━━━ Records for processing
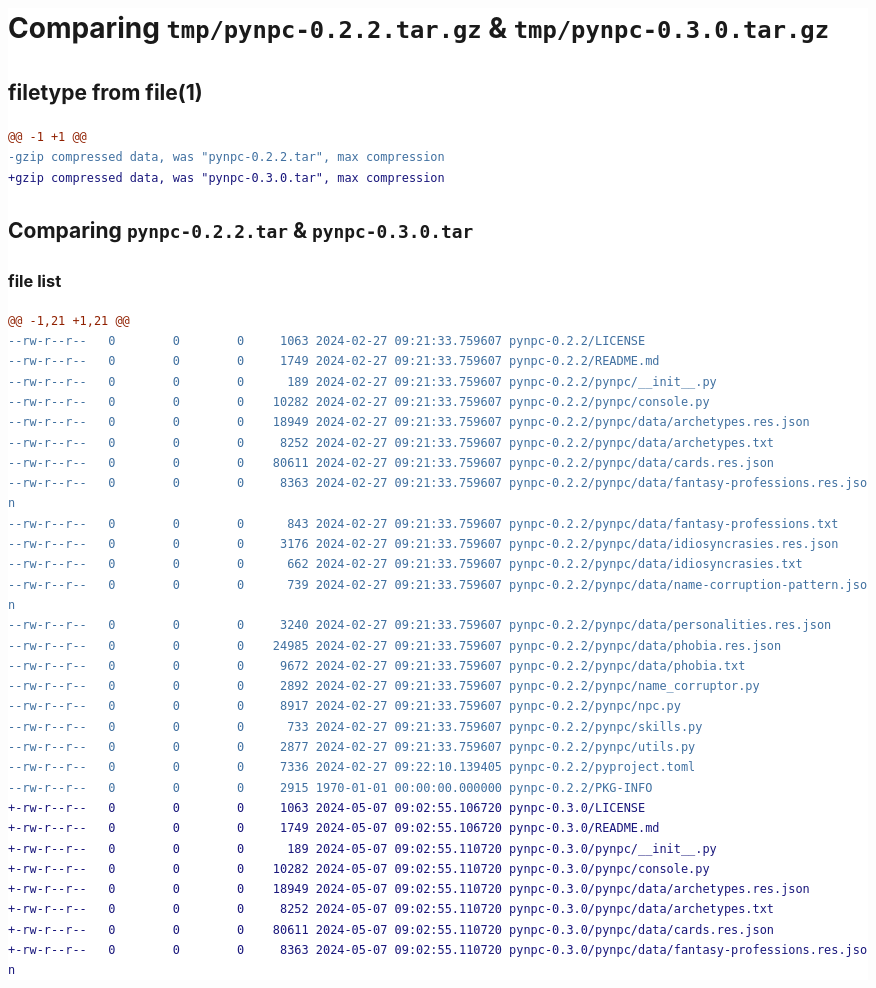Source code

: # Comparing `tmp/pynpc-0.2.2.tar.gz` & `tmp/pynpc-0.3.0.tar.gz`

## filetype from file(1)

```diff
@@ -1 +1 @@
-gzip compressed data, was "pynpc-0.2.2.tar", max compression
+gzip compressed data, was "pynpc-0.3.0.tar", max compression
```

## Comparing `pynpc-0.2.2.tar` & `pynpc-0.3.0.tar`

### file list

```diff
@@ -1,21 +1,21 @@
--rw-r--r--   0        0        0     1063 2024-02-27 09:21:33.759607 pynpc-0.2.2/LICENSE
--rw-r--r--   0        0        0     1749 2024-02-27 09:21:33.759607 pynpc-0.2.2/README.md
--rw-r--r--   0        0        0      189 2024-02-27 09:21:33.759607 pynpc-0.2.2/pynpc/__init__.py
--rw-r--r--   0        0        0    10282 2024-02-27 09:21:33.759607 pynpc-0.2.2/pynpc/console.py
--rw-r--r--   0        0        0    18949 2024-02-27 09:21:33.759607 pynpc-0.2.2/pynpc/data/archetypes.res.json
--rw-r--r--   0        0        0     8252 2024-02-27 09:21:33.759607 pynpc-0.2.2/pynpc/data/archetypes.txt
--rw-r--r--   0        0        0    80611 2024-02-27 09:21:33.759607 pynpc-0.2.2/pynpc/data/cards.res.json
--rw-r--r--   0        0        0     8363 2024-02-27 09:21:33.759607 pynpc-0.2.2/pynpc/data/fantasy-professions.res.json
--rw-r--r--   0        0        0      843 2024-02-27 09:21:33.759607 pynpc-0.2.2/pynpc/data/fantasy-professions.txt
--rw-r--r--   0        0        0     3176 2024-02-27 09:21:33.759607 pynpc-0.2.2/pynpc/data/idiosyncrasies.res.json
--rw-r--r--   0        0        0      662 2024-02-27 09:21:33.759607 pynpc-0.2.2/pynpc/data/idiosyncrasies.txt
--rw-r--r--   0        0        0      739 2024-02-27 09:21:33.759607 pynpc-0.2.2/pynpc/data/name-corruption-pattern.json
--rw-r--r--   0        0        0     3240 2024-02-27 09:21:33.759607 pynpc-0.2.2/pynpc/data/personalities.res.json
--rw-r--r--   0        0        0    24985 2024-02-27 09:21:33.759607 pynpc-0.2.2/pynpc/data/phobia.res.json
--rw-r--r--   0        0        0     9672 2024-02-27 09:21:33.759607 pynpc-0.2.2/pynpc/data/phobia.txt
--rw-r--r--   0        0        0     2892 2024-02-27 09:21:33.759607 pynpc-0.2.2/pynpc/name_corruptor.py
--rw-r--r--   0        0        0     8917 2024-02-27 09:21:33.759607 pynpc-0.2.2/pynpc/npc.py
--rw-r--r--   0        0        0      733 2024-02-27 09:21:33.759607 pynpc-0.2.2/pynpc/skills.py
--rw-r--r--   0        0        0     2877 2024-02-27 09:21:33.759607 pynpc-0.2.2/pynpc/utils.py
--rw-r--r--   0        0        0     7336 2024-02-27 09:22:10.139405 pynpc-0.2.2/pyproject.toml
--rw-r--r--   0        0        0     2915 1970-01-01 00:00:00.000000 pynpc-0.2.2/PKG-INFO
+-rw-r--r--   0        0        0     1063 2024-05-07 09:02:55.106720 pynpc-0.3.0/LICENSE
+-rw-r--r--   0        0        0     1749 2024-05-07 09:02:55.106720 pynpc-0.3.0/README.md
+-rw-r--r--   0        0        0      189 2024-05-07 09:02:55.110720 pynpc-0.3.0/pynpc/__init__.py
+-rw-r--r--   0        0        0    10282 2024-05-07 09:02:55.110720 pynpc-0.3.0/pynpc/console.py
+-rw-r--r--   0        0        0    18949 2024-05-07 09:02:55.110720 pynpc-0.3.0/pynpc/data/archetypes.res.json
+-rw-r--r--   0        0        0     8252 2024-05-07 09:02:55.110720 pynpc-0.3.0/pynpc/data/archetypes.txt
+-rw-r--r--   0        0        0    80611 2024-05-07 09:02:55.110720 pynpc-0.3.0/pynpc/data/cards.res.json
+-rw-r--r--   0        0        0     8363 2024-05-07 09:02:55.110720 pynpc-0.3.0/pynpc/data/fantasy-professions.res.json
```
━━━━━━
Your objective
If a line in the records above includes the string "compressed", copy it.

Written reply
-gzip compressed data, was "pynpc-0.2.2.tar", max compression
+gzip compressed data, was "pynpc-0.3.0.tar", max compression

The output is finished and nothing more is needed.